### Data extract
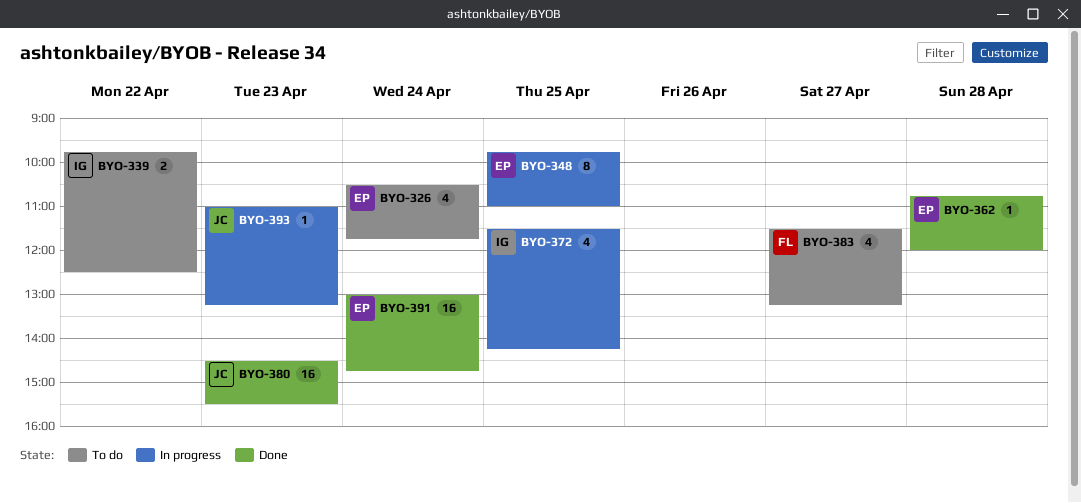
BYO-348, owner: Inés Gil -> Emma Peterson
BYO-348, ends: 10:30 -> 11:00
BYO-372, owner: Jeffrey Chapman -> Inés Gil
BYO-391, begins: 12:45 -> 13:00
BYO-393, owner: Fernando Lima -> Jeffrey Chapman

### Exercise objective
Pictures are not part of the copy. Please reproduce the material word for word.

### Your solution
BYO-348, owner: Inés Gil -> Emma Peterson
BYO-348, ends: 10:30 -> 11:00
BYO-372, owner: Jeffrey Chapman -> Inés Gil
BYO-391, begins: 12:45 -> 13:00
BYO-393, owner: Fernando Lima -> Jeffrey Chapman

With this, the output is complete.